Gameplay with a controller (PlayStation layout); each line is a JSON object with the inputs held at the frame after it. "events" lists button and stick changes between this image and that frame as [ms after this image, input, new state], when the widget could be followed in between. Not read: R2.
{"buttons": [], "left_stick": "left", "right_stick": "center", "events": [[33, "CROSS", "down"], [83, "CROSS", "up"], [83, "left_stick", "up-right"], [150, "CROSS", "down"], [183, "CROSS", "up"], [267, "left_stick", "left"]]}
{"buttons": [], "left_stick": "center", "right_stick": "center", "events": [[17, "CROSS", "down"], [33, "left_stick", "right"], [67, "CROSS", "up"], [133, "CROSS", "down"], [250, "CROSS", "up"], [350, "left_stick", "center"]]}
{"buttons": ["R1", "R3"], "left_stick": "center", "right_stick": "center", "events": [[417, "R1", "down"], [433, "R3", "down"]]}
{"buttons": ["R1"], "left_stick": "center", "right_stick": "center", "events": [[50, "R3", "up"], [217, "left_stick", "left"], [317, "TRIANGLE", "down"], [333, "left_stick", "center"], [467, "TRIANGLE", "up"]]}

**HOW TO COMPLETE THIS TASK**
Your answer should be the lines of the records that hold the string "buttons".

**COMPLETED TASK**
{"buttons": [], "left_stick": "left", "right_stick": "center", "events": [[33, "CROSS", "down"], [83, "CROSS", "up"], [83, "left_stick", "up-right"], [150, "CROSS", "down"], [183, "CROSS", "up"], [267, "left_stick", "left"]]}
{"buttons": [], "left_stick": "center", "right_stick": "center", "events": [[17, "CROSS", "down"], [33, "left_stick", "right"], [67, "CROSS", "up"], [133, "CROSS", "down"], [250, "CROSS", "up"], [350, "left_stick", "center"]]}
{"buttons": ["R1", "R3"], "left_stick": "center", "right_stick": "center", "events": [[417, "R1", "down"], [433, "R3", "down"]]}
{"buttons": ["R1"], "left_stick": "center", "right_stick": "center", "events": [[50, "R3", "up"], [217, "left_stick", "left"], [317, "TRIANGLE", "down"], [333, "left_stick", "center"], [467, "TRIANGLE", "up"]]}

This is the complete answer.